The cluster provides different partitions (“queues”) for running jobs. We have a ‘common’ partition that anyone is free to use as well as lab owned “condo” partitions that are restricted to a particular lab’s use. Any lab is free to purchase compute hardware and we will be glad to create a “condo” partition for it.
All partitions are configured identically with the exception of Maximum CPUs per user:
Comment: Here “runtime” means “walltime”, i.e. the runtime of a job is how long it runs according to the clock on the wall, not the amount of CPU time.

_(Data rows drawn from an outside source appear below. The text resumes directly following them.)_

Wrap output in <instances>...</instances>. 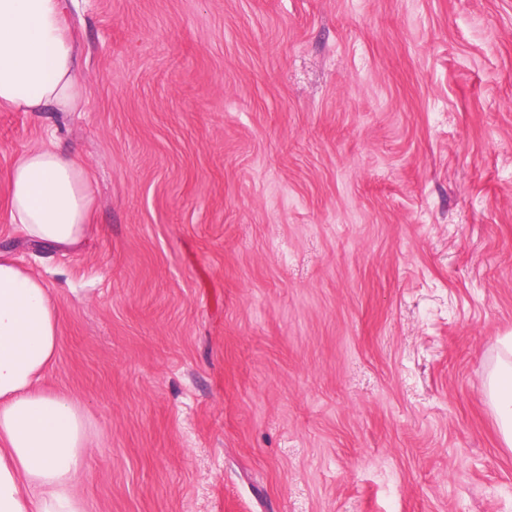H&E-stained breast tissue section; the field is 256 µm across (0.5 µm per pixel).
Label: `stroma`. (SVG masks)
<instances>
[{
  "mask_svg": "<svg viewBox=\"0 0 512 512\" xmlns=\"http://www.w3.org/2000/svg\"><path fill=\"white\" fill-rule=\"evenodd\" d=\"M77 112L0 108L87 512H512V0H69ZM56 137L95 231L4 176ZM501 349L485 379V393L502 443L512 449V338L500 341Z\"/></svg>",
  "mask_w": 512,
  "mask_h": 512,
  "instance_id": "obj_1",
  "label": "stroma"
}]
</instances>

There is no need to specify the partition when submitting a job. The scheduler is configured to prioritize any lab-specific partitions you have access to. If you do not have access to a lab-specific partition, or they are already full, then the ‘common’ partition is considered. You can see which partitions you have access to by looking at environment variable SBATCH_PARTITION
For example, user alice
sees:
[alice@c4-log1 ~]$ echo "$SBATCH_PARTITION"
boblab,common
which means their next job will be sent to the ‘boblab’ partitions and if that is full, then the job is sent to the ‘common’ partition. If that is also full, the job will be pending and either ‘boblab’ or ‘common’ will be used as they become available.

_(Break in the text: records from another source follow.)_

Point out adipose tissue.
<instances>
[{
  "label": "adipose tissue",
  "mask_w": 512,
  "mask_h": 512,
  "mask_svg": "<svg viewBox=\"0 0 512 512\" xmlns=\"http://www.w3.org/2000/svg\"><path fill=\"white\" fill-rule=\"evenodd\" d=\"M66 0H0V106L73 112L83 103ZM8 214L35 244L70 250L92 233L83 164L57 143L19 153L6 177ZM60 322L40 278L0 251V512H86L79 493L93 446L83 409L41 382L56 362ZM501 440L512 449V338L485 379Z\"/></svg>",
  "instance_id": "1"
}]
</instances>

If you would like to send a job to a specific partition, the Slurm option --partition
can be used, e.g. sbatch --partition=boblab script.sh
or sbatch --partition=boblab,common script.sh
.
⚠️ Although rarely needed, if you need to submit your jobs to a specific compute node, which you do via Slurm option --nodelist
, then you need to also specify --partition
for that specific node, otherwise sbatch
gives an error on ‘Batch job submission failed: Unspecified error’.

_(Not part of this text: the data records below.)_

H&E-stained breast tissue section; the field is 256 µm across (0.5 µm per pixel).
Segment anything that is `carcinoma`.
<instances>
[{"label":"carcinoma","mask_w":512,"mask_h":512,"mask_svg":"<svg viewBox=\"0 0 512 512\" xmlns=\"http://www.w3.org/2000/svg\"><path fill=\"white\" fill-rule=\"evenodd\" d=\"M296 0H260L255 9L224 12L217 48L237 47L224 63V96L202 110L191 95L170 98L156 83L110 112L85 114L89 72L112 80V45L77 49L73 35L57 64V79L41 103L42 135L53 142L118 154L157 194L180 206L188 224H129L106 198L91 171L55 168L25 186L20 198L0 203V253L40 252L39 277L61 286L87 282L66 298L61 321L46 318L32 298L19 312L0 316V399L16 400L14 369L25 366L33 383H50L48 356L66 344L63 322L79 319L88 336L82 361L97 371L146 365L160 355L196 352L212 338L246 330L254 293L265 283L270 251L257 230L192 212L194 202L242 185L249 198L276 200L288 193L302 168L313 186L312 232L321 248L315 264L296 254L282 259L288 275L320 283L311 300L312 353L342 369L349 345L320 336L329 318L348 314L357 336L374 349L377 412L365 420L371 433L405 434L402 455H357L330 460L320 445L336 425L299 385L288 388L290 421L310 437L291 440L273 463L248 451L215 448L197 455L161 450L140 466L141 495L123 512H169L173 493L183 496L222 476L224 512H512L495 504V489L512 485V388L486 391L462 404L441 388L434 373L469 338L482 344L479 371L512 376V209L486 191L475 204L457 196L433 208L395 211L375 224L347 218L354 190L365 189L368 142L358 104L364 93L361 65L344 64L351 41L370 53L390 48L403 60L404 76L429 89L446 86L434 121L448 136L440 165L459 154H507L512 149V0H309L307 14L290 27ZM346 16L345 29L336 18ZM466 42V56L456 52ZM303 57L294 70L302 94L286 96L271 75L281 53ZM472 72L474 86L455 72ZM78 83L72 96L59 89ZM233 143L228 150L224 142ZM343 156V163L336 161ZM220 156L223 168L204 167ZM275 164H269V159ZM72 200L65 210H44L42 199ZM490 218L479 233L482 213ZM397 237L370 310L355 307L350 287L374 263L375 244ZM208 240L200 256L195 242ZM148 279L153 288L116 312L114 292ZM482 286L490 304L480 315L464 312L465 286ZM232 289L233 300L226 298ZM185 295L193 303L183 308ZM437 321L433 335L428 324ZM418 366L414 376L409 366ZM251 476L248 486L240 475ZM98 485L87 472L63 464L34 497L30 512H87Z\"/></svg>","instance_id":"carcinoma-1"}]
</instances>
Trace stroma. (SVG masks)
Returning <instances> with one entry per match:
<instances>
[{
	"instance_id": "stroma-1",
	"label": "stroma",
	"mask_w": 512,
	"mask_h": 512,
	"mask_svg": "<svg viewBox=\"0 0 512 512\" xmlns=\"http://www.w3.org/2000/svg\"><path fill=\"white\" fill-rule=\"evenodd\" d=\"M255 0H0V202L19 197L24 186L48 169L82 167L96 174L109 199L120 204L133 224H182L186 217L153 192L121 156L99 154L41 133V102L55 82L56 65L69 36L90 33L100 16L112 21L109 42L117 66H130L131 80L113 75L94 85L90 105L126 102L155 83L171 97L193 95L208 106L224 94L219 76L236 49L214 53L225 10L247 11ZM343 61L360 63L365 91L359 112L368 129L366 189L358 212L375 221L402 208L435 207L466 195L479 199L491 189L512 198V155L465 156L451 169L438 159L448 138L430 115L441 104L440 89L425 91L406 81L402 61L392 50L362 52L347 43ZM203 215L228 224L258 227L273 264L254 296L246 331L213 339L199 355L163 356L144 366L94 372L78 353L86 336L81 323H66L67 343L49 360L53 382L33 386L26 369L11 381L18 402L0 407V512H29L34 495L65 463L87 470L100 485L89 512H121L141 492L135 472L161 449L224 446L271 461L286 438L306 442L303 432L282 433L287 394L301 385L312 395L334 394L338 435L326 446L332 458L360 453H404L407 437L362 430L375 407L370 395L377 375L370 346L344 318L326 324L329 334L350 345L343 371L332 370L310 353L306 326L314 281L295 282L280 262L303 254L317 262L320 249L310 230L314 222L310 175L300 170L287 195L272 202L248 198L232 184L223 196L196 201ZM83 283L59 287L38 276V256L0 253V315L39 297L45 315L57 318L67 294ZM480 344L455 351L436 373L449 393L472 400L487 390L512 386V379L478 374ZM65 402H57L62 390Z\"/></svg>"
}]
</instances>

In order to see all available partitions on the cluster, use the sinfo command:
PARTITION AVAIL TIMELIMIT NODES STATE NODELIST
0cdf up 14-00:00:0 3 idle c4-n[32-34]
blellochlab up 14-00:00:0 1 idle c4-n16
bastianlab up 14-00:00:0 1 idle c4-n25
cbc up 14-00:00:0 2 idle c4-n[12-13]
common* up 14-00:00:0 6 idle c4-n[1-5,10-11]
diazlab up 14-00:00:0 1 idle c4-n31
francislab up 14-00:00:0 1 mix c4-n17
kimlab up 14-00:00:0 1 idle c4-n22
koberlab up 14-00:00:0 1 idle c4-n18
kriegsteinlab up 14-00:00:0 1 idle c4-n27
krummellab up 14-00:00:0 1 idle c4-n20
molinarolab up 14-00:00:0 2 idle c4-n[28-29]
shannonlab up 14-00:00:0 2 idle c4-n[23-24]
sblab up 14-00:00:0 1 idle c4-n26
wittelab up 14-00:00:0 2 idle c4-n[6-9,14-15]
zivlab up 14-00:00:0 1 idle c4-n19
In the above example, the asterisk indicates that ‘common’ is the default partition. The ‘mix’ state means that some of the nodes in the partition that run jobs, ‘idle’ means those nodes are not running jobs. The ‘drain’ and ‘drng’ states indicate that the node has been taken offline by the sysadmin. Draining means the nodes is still running jobs but won’t accept new work.